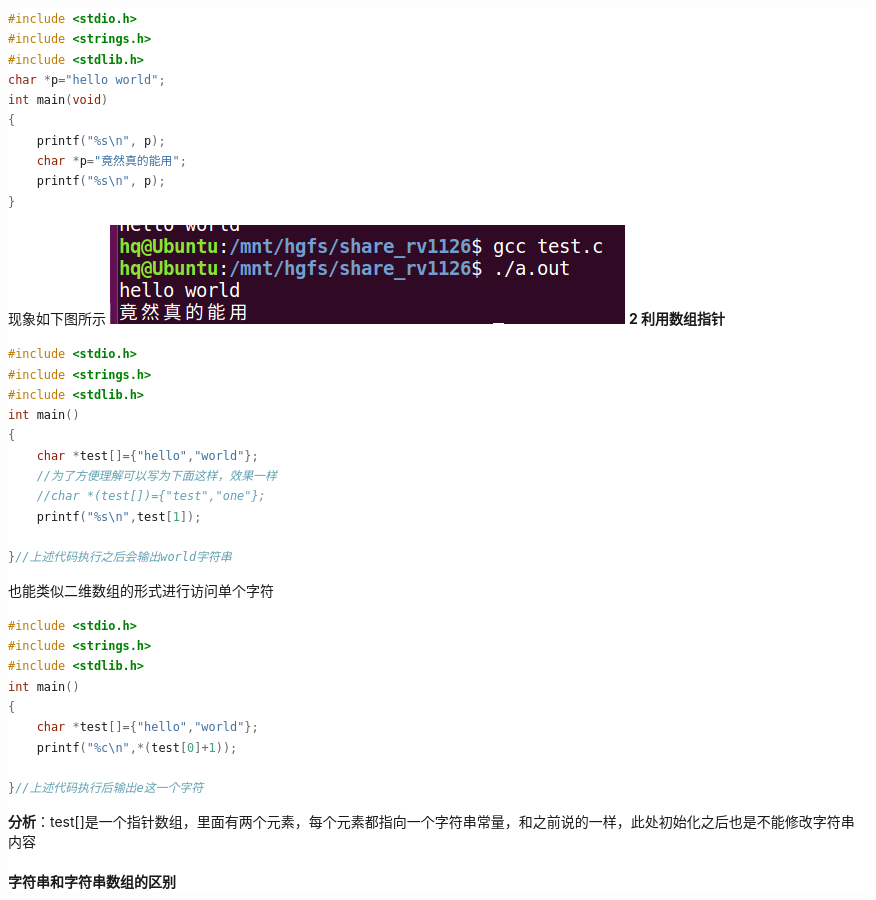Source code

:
 ```c
#include <stdio.h>
#include <strings.h>
#include <stdlib.h>
char *p="hello world";
int main(void)
{
    printf("%s\n", p);
    char *p="竟然真的能用";
    printf("%s\n", p);
}
```
现象如下图所示
![](img/字符串同名指针.png)
**2 利用数组指针**
```c
#include <stdio.h>
#include <strings.h>
#include <stdlib.h>
int main()
{
    char *test[]={"hello","world"};
    //为了方便理解可以写为下面这样，效果一样
    //char *(test[])={"test","one"};
    printf("%s\n",test[1]);

}//上述代码执行之后会输出world字符串
```
也能类似二维数组的形式进行访问单个字符
```c
#include <stdio.h>
#include <strings.h>
#include <stdlib.h>
int main()
{
    char *test[]={"hello","world"};
    printf("%c\n",*(test[0]+1));

}//上述代码执行后输出e这一个字符
```
**分析**：test[]是一个指针数组，里面有两个元素，每个元素都指向一个字符串常量，和之前说的一样，此处初始化之后也是不能修改字符串内容
#### 字符串和字符串数组的区别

--

§ **YOUR TASK**:
Count how many lines in the data above hold the string "test", and give the number with no other words.

§ **REPLY**:
6